• [Brief] Edit the passage on nerve conduction studies by giving it again, starting with "An EMG takes" and going on through "not last long.", with "rubber band" changed to "elastic band".

• [Passage to read]
Nerve conduction studies

Nerve conduction studies (NCS) are performed to determine how well nerves conduct signals. The procedure involves stimulating the nerves with a small amount of electricity and recording how each nerve conducts this signal along its course. The response to this stimulation is recorded by electrodes that are taped to the patient’s skin. The electrodes are attached to a computer that analyzes the signals and produces a visual representation of them on the screen. The physician interprets the results by making measurements of the responses and correlating them to your symptoms.


An electromyogram (EMG) uses a fine wire electrode to evaluate the electrical activity of muscles. The muscles are innervated (supplied with nerves) and it is possible to tell if there is an injury to the nerve by evaluating how its muscle fires. In this way, muscles in the arm or leg can be tested to evaluate a nerve injury in the neck or back. The fine wire electrode used in EMG is slightly larger than an acupuncture needle but not nearly as big as a hollow point needle used for blood draws or IVs. The electrode is connected by wire to a computer, where the signal is analyzed and displayed both as an image on the screen and is broadcast as a sound, typically a popping noise with muscle contraction. The muscles are tested both at rest (to make sure there are not any abnormal spontaneous signals that should not be there) and then with muscle contraction (to make sure the muscle is firing normally).

What to expect

An EMG takes about 45 minutes to an hour to complete. The nerve conduction studies are commonly performed first, followed by the EMG. The electrical stimulations used in nerve conduction studies typically feel like getting a rubber band snapped against your skin. Usually, 3-6 nerves are tested in an affected limb and, if necessary, a few in an unaffected limb are tested for comparison. The EMG feels like getting your skin pinched with electrode insertion and may cause a dull ache, but is generally well tolerated. Generally, nine to twelve muscles are tested. Arm, forearm, and hand muscles are tested to evaluate neck and upper limb injuries. Thigh, leg, and foot muscles are used to evaluate low back and lower limb injuries. Risks of an EMG are very rare. It may hurt a little at the time of the test, but this discomfort does not last long.

[Extracted page text data]
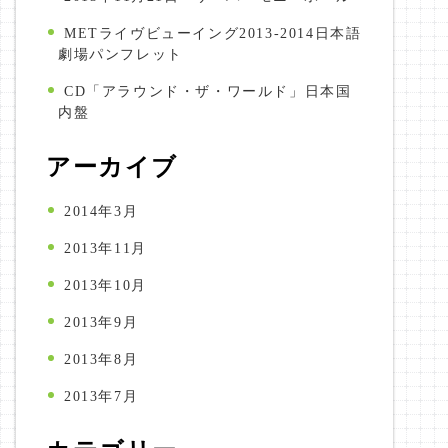
METライヴビューイング2013-2014日本語
劇場パンフレット
CD「アラウンド・ザ・ワールド」日本国
内盤
アーカイブ
2014年3月
2013年11月
2013年10月
2013年9月
2013年8月
2013年7月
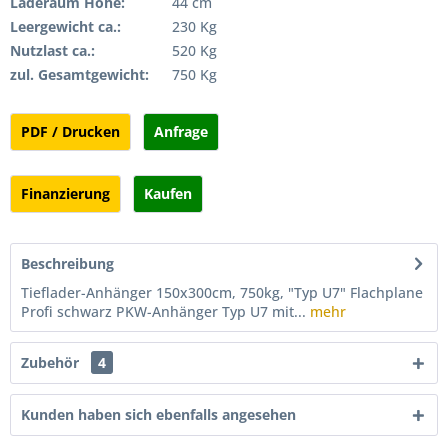
Laderaum Höhe:
44 cm
Leergewicht ca.:
230 Kg
Nutzlast ca.:
520 Kg
zul. Gesamtgewicht:
750 Kg
PDF / Drucken
Anfrage
Finanzierung
Kaufen
Beschreibung
Tieflader-Anhänger 150x300cm, 750kg, "Typ U7" Flachplane
Profi schwarz PKW-Anhänger Typ U7 mit...
mehr
Zubehör
4
Kunden haben sich ebenfalls angesehen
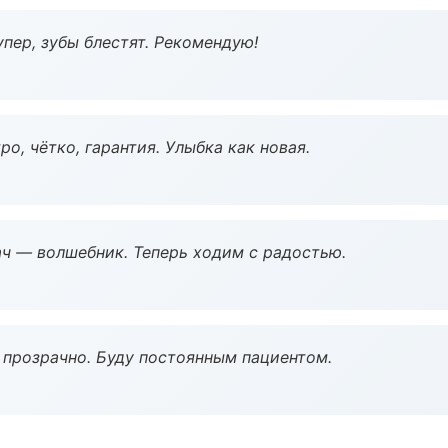
пер, зубы блестят. Рекомендую!
о, чётко, гарантия. Улыбка как новая.
рач — волшебник. Теперь ходим с радостью.
ё прозрачно. Буду постоянным пациентом.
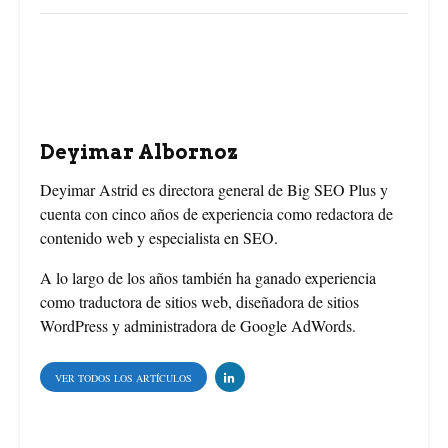
e
t
t
b
e
t
o
r
e
o
e
r
Deyimar Albornoz
k
s
Deyimar Astrid es directora general de Big SEO Plus y
cuenta con cinco años de experiencia como redactora de
t
contenido web y especialista en SEO.
A lo largo de los años también ha ganado experiencia
como traductora de sitios web, diseñadora de sitios
WordPress y administradora de Google AdWords.
VER TODOS LOS ARTÍCULOS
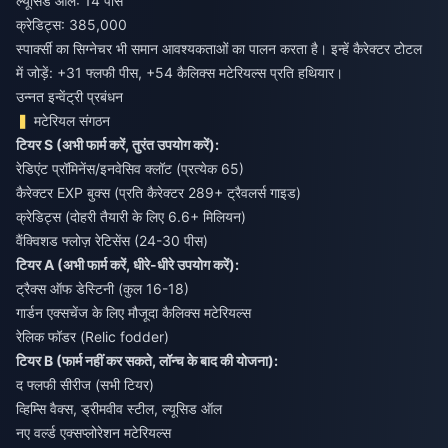
ल्यूसिड ऑल: 14 पीस
क्रेडिट्स: 385,000
स्पार्क्सी का सिग्नेचर भी समान आवश्यकताओं का पालन करता है। इन्हें कैरेक्टर टोटल
में जोड़ें: +31 फ्लफी पीस, +54 कैलिक्स मटेरियल्स प्रति हथियार।
उन्नत इन्वेंट्री प्रबंधन
मटेरियल संगठन
टियर S (अभी फार्म करें, तुरंत उपयोग करें):
रेडिएंट प्रॉमिनेंस/इनवेसिव क्लॉट (प्रत्येक 65)
कैरेक्टर EXP बुक्स (प्रति कैरेक्टर 289+ ट्रैवलर्स गाइड)
क्रेडिट्स (दोहरी तैयारी के लिए 6.6+ मिलियन)
वैंक्विशड फ्लोज़ रेटिसेंस (24-30 पीस)
टियर A (अभी फार्म करें, धीरे-धीरे उपयोग करें):
ट्रैक्स ऑफ डेस्टिनी (कुल 16-18)
गार्डन एक्सचेंज के लिए मौजूदा कैलिक्स मटेरियल्स
रेलिक फॉडर (Relic fodder)
टियर B (फार्म नहीं कर सकते, लॉन्च के बाद की योजना):
द फ्लफी सीरीज (सभी टियर)
व्हिम्सि वैक्स, ड्रीमवीव स्टील, ल्यूसिड ऑल
नए वर्ल्ड एक्सप्लोरेशन मटेरियल्स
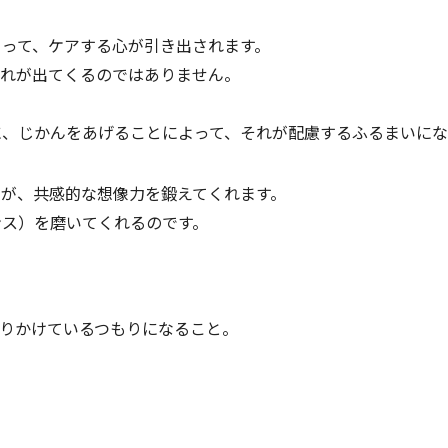
って、ケアする心が引き出されます。
それが出てくるのではありません。
、じかんをあげることによって、それが配慮するふるまいにな
が、共感的な想像力を鍛えてくれます。
ンス）を磨いてくれるのです。
りかけているつもりになること。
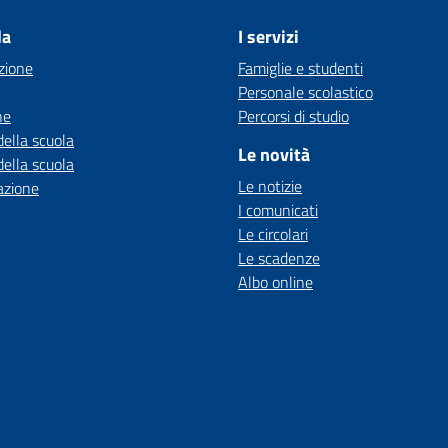
la
I servizi
zione
Famiglie e studenti
Personale scolastico
ne
Percorsi di studio
della scuola
Le novità
della scuola
Le notizie
azione
I comunicati
Le circolari
Le scadenze
Albo online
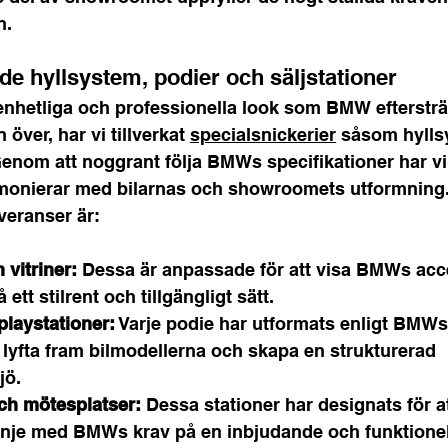
n.
e hyllsystem, podier och säljstationer
enhetliga och professionella look som BMW eftersträv
ver, har vi tillverkat 
specialsnickerier
 såsom hylls
Genom att noggrant följa BMWs specifikationer har vi s
rmonierar med bilarnas och showroomets utformning.
veranser är:
 vitriner:
 Dessa är anpassade för att visa BMWs acc
 ett stilrent och tillgängligt sätt.
playstationer:
 Varje podie har utformats enligt BMWs
t lyfta fram bilmodellerna och skapa en strukturerad 
jö.
och mötesplatser:
 Dessa stationer har designats för at
inje med BMWs krav på en inbjudande och funktionell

• [Result below]
An EMG takes about 45 minutes to an hour to complete. The nerve conduction studies are commonly performed first, followed by the EMG. The electrical stimulations used in nerve conduction studies typically feel like getting a elastic band snapped against your skin. Usually, 3-6 nerves are tested in an affected limb and, if necessary, a few in an unaffected limb are tested for comparison. The EMG feels like getting your skin pinched with electrode insertion and may cause a dull ache, but is generally well tolerated. Generally, nine to twelve muscles are tested. Arm, forearm, and hand muscles are tested to evaluate neck and upper limb injuries. Thigh, leg, and foot muscles are used to evaluate low back and lower limb injuries. Risks of an EMG are very rare. It may hurt a little at the time of the test, but this discomfort does not last long.